My mother did genealogy for many years and when she considered she was done with her side of the family tree she began on my father’s side of the family tree, even finding there were connections going back.
The Moulton histories proved as interesting as the Coffin side of the family tree. One of the most interesting people she rattled out from Pop’s side was a fellow named Sir Thomas de Moulton.
It was the fifth Sir Thomas de Moulton that Sir Walter Scott chose to make a leading character in his book titled, “The Talisman.” It turns out that Sir Thomas de Moulton was a trusted friend of King Richard The Lion Heart. Thomas de Moulton was said to have great physical strength, so much so he was “the admiration and envy of the knights at the great tournaments of England.” It was also said that when King Richard The Lion Heart was quite ill that he, Sir Thomas de Moulton took up an appropriate role in the king’s stead. They apparently were close friends as well.

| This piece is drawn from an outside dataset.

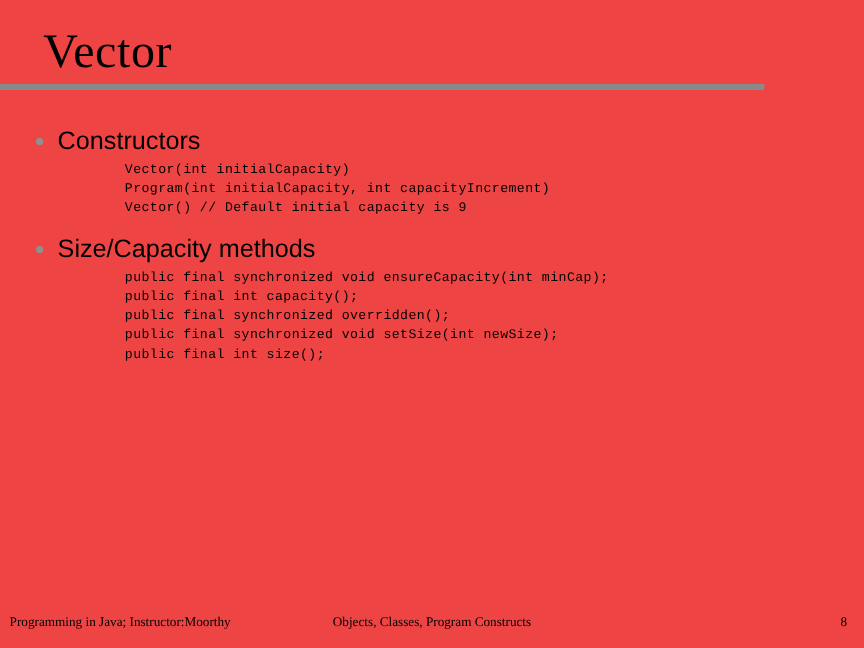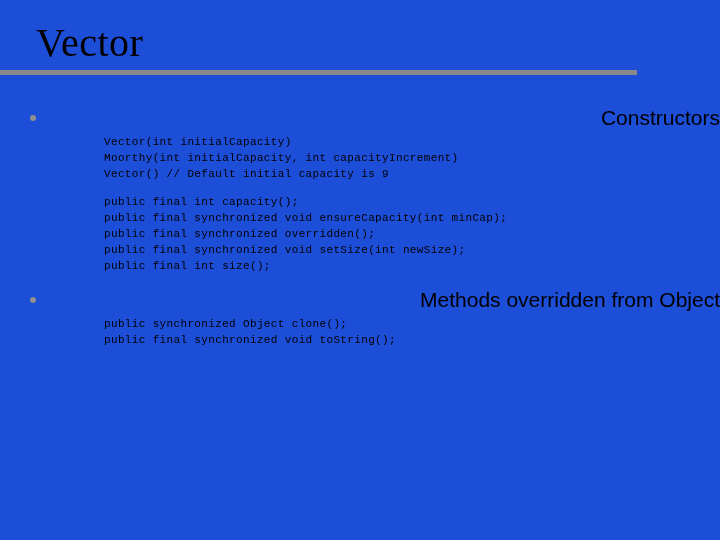"Vector" .slide { background: #1d4ed8 -> #ef4444 }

I have copied the following from a website, which I seem to have lost track of. It seems to say, what I was told.
“In the year 1066 a Norman follower of William the Conqueror named Thomas Multon, or de Multon, accompanied his chief into England, and after the battle of Hastings was rewarded for his services with large grants of land in Lincolnshire. Here he built castles and religious establishments, maintained a retinue of soldiers, laborers and priests, and lived the life of a feudatory of the king. From this Norman the Moultons of England and America are said to have sprung. Between the time of the first Sir Thomas and the present, twenty-five generations of Moultons have been born; and through nine genearations, from the battle of Hastings, there continued to be some brave knights bearing the name of Sir Thomas, who was ready to respond to the king’s call to arms.
Sir Thomas of the fourth generation was sheriff during the ninth and tenth years of King John’s dynasty, and in the fifteenth year of his reign, attended the king in his expedition to Poitou. Two years later he was taken in arms with the rebelious barons and imprisoned in the Castle of Corff. This was the Thomas Moulton whose name appears upon Magna Charta as one of the English barons who wrung this great muniment of liberty from an unwilling king.
The fifth Sir Thomas de Moulton, Sir Walter Scott took as a leading character in his dramatic story, “The Talisman.” Being a trusted friend of Richard Coeur de Lion, and possessing great physical power, he was the admiration and envy of the knights at the great tournaments of England. In the Holy Land he was a leading crusader and was of all the knights the nearest to the king. Indeed, when Richard’s sickness laid him low, Sir Walter Scott claims that in “The Talisman” some parts are fanciful, but that so far as King Richard and Sir Thomas Moulton are concerned, he has followed English history.
From such men as these the American Moultons of this day; and among them are many who are the peers of their ancestors or of their fellow citizens in those qulities of head and heart which make men leaders and trusted companions of other men.
“All branches of the Moulton family had arms with devices somewhat different from each other in minor details, yet alike in the main, viz.: A plain field, either of silver or blue; crossed by three horizontal bars, generally red, sometimes sable. This continued for several hundred years, down to the arms which were granted in 1571 by the record: these are described as follows: Moulton: Argent, three bars (gules) between eight escallop shells, sable; three, two, two, and one. Crest: On a pellet a falcon rising argent, Granted in 1571.”
The name appears in various forms, as Multon, Muleton, Moulton, Moleton, Moulson and Moulton.
Three Moultons, Thomas, John and William, supposed to be brothers, settled in Winnacumnett, now Hampton, New Hampshire, and from these all or nearly all the Moultons of northern New England are descendants.”
There is a lot of geological information found on the internet. Such as I copied here from a quick search, and also from what I recall from Mom. This same story.
I love to look up the castles mentioned in Mom’s genealogy. The Egremont Castle is mentioned regarding one, out of several Thomas deMoulton’s. I am not sure which one.
Regarding the castle, it is stated that its owner had once possessed a horn that only “the rightful heir could blow.” You can learn about this very horn in the poem “The Horn of Egremont Castle” by William Wordsworth’s. It is fun to find your relatives in books. Even if the story is built upon a bit.